Sin embargo, todo cambió tras la llegada de la nueva administración de Gobierno, particularmente con la gestión de Iván Poduje en el Ministerio de Vivienda y Urbanismo. “El 11 de marzo asumió el Gobierno y el 18 de marzo nos llegó una indicación de que iban a hacer una demolición de las casas (…) El señor Poduje dijo que las casas estaban todas malas y que las iban a demoler”, sostiene la vecina viñamarina.

También cuestiona la medida y plantea dudas sobre sus fundamentos, señalando que "si usted me dice que asumen el 11 de marzo, ¿cómo en 10 u 11 días tenían todo listo? ¿Habían ido antes?”, se pregunta. Asimismo, critica que los nuevos modelos propuestos sean similares a los ya construidos en el sector alto de la Ciudad Jardín. “Los modelos de las casas que él está presentando son los mismos modelos de las casas de San Sebastián (…) o sea además está haciendo un plagio”, afirma la afectada.
En esa línea, también plantea cuestionamientos sobre el trasfondo de la decisión, argumentando que "todo lo encontraron malo, sin haber estado con nosotros. ¿Él (Poduje) ha entrado a alguna casa? Claramente la finalidad es sacar provecho de esta situación porque si él encontraba todo malo... bueno, revise y refuerce porque no hay ningún estudio que diga que hay que demoler. Y si usted encuentra que es una mina de oro donde puede traer su constructora... bueno, pero siga avanzando”.

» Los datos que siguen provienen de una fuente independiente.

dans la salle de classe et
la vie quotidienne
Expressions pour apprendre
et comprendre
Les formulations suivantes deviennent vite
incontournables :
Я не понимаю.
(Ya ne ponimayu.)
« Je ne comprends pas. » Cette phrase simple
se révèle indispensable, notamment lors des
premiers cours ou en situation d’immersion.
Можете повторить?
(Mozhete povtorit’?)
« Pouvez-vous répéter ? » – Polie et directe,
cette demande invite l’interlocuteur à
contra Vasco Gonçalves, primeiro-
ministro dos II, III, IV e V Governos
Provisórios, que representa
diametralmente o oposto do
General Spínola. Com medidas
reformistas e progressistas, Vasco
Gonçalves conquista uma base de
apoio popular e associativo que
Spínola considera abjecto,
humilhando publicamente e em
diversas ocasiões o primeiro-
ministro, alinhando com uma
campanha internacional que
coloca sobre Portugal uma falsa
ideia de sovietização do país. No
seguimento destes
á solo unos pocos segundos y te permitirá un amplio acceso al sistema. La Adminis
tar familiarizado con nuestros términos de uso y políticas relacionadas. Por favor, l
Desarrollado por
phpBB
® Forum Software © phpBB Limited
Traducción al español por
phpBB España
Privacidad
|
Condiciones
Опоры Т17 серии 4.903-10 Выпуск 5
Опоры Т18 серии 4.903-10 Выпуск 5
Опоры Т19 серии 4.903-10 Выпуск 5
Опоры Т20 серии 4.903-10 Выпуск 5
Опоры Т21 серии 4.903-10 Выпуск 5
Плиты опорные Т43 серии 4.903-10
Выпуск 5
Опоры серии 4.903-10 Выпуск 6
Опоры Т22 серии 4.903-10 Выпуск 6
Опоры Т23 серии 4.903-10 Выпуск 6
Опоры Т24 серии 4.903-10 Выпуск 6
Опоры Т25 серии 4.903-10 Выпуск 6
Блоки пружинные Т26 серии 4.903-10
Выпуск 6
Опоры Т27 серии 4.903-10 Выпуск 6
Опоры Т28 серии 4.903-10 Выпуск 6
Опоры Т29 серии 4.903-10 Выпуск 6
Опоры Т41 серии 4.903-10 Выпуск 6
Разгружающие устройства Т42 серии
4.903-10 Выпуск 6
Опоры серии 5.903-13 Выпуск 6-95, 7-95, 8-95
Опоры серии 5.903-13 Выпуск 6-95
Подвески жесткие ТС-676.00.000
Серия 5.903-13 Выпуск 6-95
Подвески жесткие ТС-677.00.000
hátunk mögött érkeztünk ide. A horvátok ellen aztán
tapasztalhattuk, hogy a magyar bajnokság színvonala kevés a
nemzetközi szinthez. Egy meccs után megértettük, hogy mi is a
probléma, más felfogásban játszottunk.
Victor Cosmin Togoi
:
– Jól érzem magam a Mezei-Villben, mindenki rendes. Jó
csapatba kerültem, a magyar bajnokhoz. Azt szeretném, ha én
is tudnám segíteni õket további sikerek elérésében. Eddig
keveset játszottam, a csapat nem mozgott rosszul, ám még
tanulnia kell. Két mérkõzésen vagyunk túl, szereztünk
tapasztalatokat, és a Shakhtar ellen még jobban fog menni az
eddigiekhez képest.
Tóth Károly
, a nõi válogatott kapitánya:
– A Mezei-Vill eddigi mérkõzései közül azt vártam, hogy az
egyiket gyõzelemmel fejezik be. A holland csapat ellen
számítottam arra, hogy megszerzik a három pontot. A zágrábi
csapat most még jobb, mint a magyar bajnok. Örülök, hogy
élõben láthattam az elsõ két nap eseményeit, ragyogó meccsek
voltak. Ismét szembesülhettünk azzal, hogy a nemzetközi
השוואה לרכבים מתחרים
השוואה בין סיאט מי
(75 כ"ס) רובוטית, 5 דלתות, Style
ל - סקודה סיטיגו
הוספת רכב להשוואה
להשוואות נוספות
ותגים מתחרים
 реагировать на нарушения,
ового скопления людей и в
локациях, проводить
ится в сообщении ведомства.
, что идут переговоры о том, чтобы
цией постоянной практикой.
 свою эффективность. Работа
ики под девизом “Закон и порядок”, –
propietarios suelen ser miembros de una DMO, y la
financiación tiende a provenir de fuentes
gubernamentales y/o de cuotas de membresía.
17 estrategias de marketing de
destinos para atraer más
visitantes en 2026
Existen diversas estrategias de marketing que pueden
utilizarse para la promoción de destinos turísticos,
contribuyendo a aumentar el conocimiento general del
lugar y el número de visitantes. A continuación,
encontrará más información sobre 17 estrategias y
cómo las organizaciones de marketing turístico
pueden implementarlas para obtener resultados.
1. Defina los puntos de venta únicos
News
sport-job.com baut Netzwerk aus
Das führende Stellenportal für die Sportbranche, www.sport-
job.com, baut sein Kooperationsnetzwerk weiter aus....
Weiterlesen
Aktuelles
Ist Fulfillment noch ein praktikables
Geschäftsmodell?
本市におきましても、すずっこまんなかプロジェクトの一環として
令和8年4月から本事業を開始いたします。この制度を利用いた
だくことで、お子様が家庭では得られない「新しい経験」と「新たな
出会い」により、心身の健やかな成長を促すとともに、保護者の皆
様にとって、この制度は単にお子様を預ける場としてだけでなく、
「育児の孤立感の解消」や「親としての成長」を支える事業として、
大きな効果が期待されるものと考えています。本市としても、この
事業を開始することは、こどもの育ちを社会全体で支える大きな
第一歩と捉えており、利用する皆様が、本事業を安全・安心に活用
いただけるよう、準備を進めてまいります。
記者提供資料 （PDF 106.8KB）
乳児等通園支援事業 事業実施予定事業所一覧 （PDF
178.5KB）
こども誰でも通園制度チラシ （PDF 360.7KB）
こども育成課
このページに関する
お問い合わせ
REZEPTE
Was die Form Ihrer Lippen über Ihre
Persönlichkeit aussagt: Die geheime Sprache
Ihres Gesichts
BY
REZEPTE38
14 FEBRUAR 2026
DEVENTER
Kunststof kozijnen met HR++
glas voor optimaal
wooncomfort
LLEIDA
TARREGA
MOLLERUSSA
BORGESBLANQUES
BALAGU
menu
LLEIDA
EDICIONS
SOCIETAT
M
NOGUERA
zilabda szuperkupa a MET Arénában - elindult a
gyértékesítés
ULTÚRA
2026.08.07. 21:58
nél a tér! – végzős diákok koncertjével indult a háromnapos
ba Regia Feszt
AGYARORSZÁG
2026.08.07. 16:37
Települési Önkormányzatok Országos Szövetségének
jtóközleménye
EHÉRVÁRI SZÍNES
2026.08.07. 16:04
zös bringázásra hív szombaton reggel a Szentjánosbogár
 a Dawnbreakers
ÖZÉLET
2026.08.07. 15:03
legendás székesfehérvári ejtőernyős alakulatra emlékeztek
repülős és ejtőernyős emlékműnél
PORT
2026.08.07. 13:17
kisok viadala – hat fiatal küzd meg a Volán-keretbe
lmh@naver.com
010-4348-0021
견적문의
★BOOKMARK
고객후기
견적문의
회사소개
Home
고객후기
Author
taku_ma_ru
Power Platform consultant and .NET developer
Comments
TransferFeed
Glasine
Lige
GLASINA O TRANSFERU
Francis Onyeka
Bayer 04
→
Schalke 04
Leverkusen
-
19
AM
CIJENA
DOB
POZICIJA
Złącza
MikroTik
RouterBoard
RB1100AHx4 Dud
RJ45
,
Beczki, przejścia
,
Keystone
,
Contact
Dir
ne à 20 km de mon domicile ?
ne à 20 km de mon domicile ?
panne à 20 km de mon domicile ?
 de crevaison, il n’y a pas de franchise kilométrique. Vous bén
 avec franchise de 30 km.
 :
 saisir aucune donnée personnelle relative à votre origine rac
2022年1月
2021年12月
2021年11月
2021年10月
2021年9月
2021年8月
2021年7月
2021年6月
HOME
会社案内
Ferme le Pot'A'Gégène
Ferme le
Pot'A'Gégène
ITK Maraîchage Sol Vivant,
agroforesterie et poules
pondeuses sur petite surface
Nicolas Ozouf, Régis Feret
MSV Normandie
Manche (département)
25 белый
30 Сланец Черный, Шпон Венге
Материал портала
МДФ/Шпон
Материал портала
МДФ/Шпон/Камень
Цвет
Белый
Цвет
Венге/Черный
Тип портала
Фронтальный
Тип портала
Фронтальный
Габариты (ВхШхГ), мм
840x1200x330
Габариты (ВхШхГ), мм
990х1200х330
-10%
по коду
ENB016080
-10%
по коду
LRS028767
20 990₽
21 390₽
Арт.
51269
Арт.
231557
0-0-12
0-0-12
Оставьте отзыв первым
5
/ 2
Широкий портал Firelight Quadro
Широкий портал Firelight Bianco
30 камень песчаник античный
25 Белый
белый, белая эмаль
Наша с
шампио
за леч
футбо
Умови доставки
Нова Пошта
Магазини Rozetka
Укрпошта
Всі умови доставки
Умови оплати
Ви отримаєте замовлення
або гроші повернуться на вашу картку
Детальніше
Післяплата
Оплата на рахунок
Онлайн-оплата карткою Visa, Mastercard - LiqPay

Gloria Núñez también le pidió al titular del Minvu que "deje que San Sebastián termine las casas que están estructuradas, pero siga avanzando. Traiga su constructora, haga las casas que quiera, pero avance. ¿Por qué vamos a retroceder? Además, él mismo dijo que iban a ir a licitación y ahora dice que no van a ir a licitación porque se van a demorar demasiado. Entonces él va a traer una constructora".
En medio de este escenario, Gloria decidió recurrir a la justicia para evitar la demolición de su vivienda. A través de un recurso de protección, dice que "no quiero que me demuelan la casa, que ya está terminada, en buenas condiciones y acreditada".

Y es que la víctima del megaincendio de 2024 recalca que la incertidumbre ha marcado su día a día, lamentando que "ahora en esta espera hay angustia porque uno no lo pasa bien, uno vive de allegada. Se agradece que el Estado nos ayude, pero uno vive de allegada. Yo no tengo la misma vida con mi hija. Yo no tengo el día a día".
Pese a todo, asegura que "yo espero el dictamen del recurso de protección (…) yo voy a llegar hasta el final (…) ¿Entonces qué hago: sigo llorando o les pido el favor a ellos? No, yo no tengo tiempo para esperar seis meses más. Serían dos años y medio”.
La dramática historia de Gloria Núñez refleja el complejo escenario que aún enfrentan familias damnificadas por el megaincendio, para quienes la reconstrucción no solo es una promesa, sino una urgencia marcada por el paso del tiempo y la incertidumbre.